"The whole work/life balance is really about what's most important to you -- do you have a life? And what do you value? Is it time with family or a spouse, or hobbies, or something else?" said New York-based career counselor Ruth Shapiro. "It's important to look at the whole personality of a person and their value system along with their skills and experience level."
Some counselors suggest that people like Cook, whose work options may be limited, should explore giving up perks like vacation days in return for the chance to work more flexible hours. Karsh said he often suggests clients offer to give up a week of vacation in exchange for working at home one day per week or shifting office hours to avoid rush hour traffic. Not all businesses are open to such suggestions, but it doesn't hurt to ask.
"It really depends on the company. It's best to get there, work for six months and establish yourself as a valuable contributor, and then negotiate for a more flexible schedule," Karsh said.
Jeanne Hillock, a 42-year-old software analyst, has been commuting from her Edgewater, Md., home into Washington, D.C., for years. After the birth of 20-month-old Arielle, she cut down her hours and now takes either Monday or Friday off every week.

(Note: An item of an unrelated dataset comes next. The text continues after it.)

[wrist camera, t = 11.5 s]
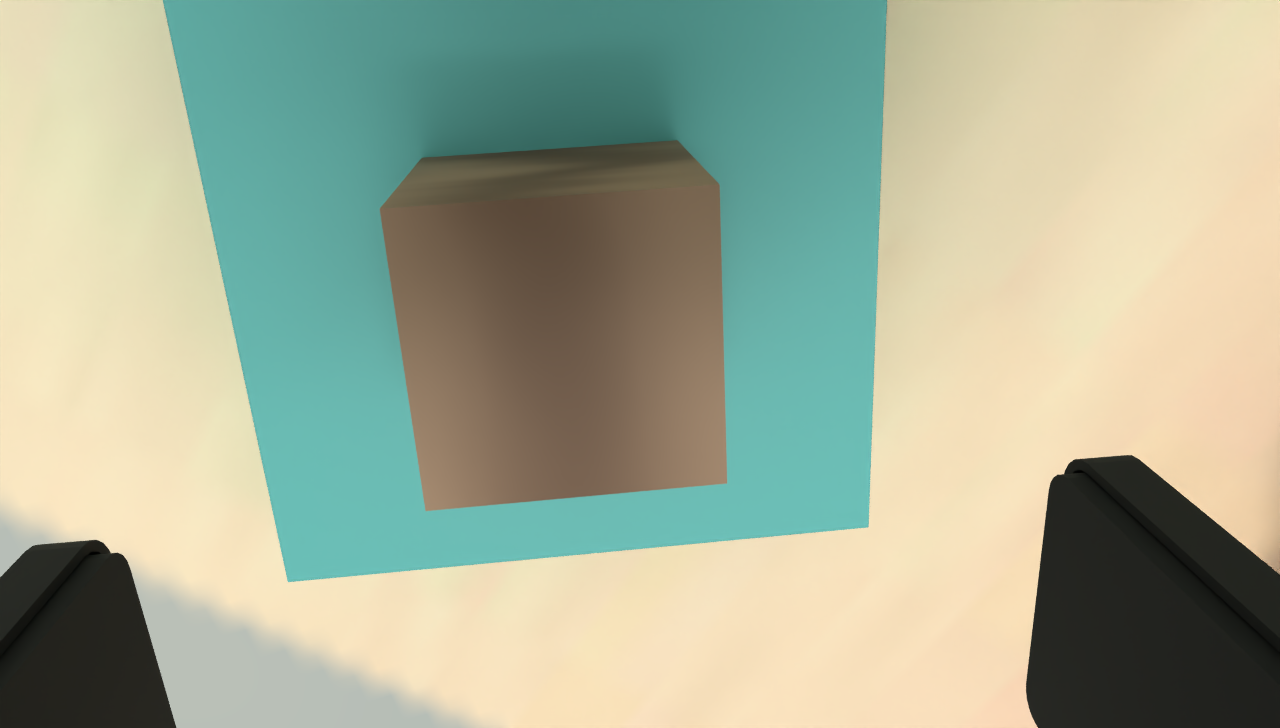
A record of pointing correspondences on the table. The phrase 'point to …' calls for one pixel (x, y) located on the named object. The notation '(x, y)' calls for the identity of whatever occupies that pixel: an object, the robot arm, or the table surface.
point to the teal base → (520, 121)
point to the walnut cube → (560, 322)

She uses the extra hours at home to spend time with her daughter and to take care of household chores like laundry. She even manages the occasional home-cooked meal.
But the Hillocks still struggle with work-week commuting. Both Hillock and her husband, Kevin, leave home before 7 a.m. and average an hour drive each day into Washington. Kevin drops Arielle off at daycare, and Jeanne picks her up.
"I'd rather her spend an hour in the car with us than 10 hours at daycare," Jeanne said.
The plan to avoid hefty commutes is particularly difficult for workers who can't afford to live in the large cities where they work. Many bear lengthy commutes from suburban neighborhoods so they can afford a home or apartment.
"We talk about moving all the time, but we couldn't afford to move into D.C. because the housing market is so crazy," Hillock said.
Even for established professionals, the lure of bigger paychecks and the chance to advance are usually the dominant factors in career decisions. JobBound's Karsh notes that before making a final decision on a new position far from home, a job seeker should evaluate whether his or her personality and lifestyle is suitable to a long commute.
"I really think there are two types of people -- some people can grin and bear it, and some really can't," Karsh said.
The key, counselors say, is to go into the situation with open eyes. People should work hard to determine how big a factor a long commute might be. While some people use their time in the car or on a bus or train to unwind or plan their day, the strain of limited personal time coupled with the often stressful commuter traffic is not always a good idea.
"You have to be happy in your work and everything involved in the job. That includes the work itself, the people, the commute time -- all of it is important. If there's one component that makes you miserable, no matter what that component is, it can really become a big problem," Karsh said.